— Begin —

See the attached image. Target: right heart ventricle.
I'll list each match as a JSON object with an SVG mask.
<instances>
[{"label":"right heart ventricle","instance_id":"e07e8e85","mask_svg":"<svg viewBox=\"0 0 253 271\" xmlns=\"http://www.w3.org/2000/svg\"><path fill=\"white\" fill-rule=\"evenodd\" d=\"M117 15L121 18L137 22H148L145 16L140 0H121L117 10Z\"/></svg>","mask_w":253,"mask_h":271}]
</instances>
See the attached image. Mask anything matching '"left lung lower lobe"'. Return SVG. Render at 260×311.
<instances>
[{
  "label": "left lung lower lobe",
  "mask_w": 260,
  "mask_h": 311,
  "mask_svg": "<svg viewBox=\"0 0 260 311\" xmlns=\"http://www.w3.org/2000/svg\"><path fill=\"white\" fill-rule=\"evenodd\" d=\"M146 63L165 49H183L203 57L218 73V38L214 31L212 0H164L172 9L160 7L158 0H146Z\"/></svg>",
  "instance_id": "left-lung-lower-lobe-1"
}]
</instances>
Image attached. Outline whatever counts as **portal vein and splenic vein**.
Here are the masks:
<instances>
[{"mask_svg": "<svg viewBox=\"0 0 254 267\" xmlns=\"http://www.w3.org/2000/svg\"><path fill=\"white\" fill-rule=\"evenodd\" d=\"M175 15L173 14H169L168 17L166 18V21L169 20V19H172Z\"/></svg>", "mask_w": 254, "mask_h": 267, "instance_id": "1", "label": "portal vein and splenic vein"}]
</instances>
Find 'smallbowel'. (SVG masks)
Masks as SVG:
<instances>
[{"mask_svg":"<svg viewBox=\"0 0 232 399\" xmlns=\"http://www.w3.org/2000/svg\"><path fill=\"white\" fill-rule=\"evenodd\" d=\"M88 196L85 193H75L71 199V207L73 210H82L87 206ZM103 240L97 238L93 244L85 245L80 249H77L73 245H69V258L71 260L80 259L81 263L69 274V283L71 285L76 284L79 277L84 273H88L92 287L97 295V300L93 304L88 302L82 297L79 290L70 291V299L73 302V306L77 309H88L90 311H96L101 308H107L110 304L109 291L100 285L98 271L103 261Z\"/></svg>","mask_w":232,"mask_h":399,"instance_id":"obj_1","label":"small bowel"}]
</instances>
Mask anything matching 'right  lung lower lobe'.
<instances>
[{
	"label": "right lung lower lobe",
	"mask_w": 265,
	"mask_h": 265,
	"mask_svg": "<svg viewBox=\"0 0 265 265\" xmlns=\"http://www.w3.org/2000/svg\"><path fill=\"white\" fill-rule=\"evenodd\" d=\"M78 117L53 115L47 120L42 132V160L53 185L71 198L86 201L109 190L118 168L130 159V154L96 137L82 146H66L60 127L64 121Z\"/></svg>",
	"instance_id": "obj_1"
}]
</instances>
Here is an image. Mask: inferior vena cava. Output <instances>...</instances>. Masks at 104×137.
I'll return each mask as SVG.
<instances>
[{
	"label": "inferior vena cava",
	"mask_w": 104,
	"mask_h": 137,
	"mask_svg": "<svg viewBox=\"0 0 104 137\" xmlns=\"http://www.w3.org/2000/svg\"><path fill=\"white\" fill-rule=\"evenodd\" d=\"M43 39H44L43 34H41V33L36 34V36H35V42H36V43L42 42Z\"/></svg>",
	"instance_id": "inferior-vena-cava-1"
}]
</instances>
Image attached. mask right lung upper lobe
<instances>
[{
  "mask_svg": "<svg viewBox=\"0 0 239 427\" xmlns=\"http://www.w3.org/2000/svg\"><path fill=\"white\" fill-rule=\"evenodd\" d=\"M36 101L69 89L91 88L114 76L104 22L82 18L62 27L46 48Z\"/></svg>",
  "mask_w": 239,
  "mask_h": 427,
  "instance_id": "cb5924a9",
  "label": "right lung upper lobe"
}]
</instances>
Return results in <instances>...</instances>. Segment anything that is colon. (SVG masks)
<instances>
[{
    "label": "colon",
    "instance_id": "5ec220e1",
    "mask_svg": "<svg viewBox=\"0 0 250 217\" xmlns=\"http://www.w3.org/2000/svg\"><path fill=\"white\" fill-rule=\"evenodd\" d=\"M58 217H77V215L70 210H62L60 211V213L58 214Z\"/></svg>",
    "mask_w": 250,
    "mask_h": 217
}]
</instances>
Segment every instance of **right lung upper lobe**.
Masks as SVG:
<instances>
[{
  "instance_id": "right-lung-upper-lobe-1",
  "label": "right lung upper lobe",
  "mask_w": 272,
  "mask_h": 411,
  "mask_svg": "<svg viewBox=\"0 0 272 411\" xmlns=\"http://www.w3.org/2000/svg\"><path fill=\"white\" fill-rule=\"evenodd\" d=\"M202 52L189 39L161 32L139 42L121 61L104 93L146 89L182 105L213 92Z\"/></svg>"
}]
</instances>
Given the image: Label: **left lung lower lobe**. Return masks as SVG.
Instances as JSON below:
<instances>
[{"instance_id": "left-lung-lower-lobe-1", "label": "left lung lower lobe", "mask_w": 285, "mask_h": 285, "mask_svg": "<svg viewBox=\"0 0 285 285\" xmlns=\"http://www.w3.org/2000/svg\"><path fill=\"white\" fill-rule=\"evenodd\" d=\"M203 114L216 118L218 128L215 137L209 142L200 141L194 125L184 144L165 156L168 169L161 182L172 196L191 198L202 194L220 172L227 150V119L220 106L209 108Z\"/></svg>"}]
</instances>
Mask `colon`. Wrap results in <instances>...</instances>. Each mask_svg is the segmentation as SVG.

— End —

Count the lines in the entries above that contain the string "matching" and give only the number.

--- SOLUTION BELOW ---
2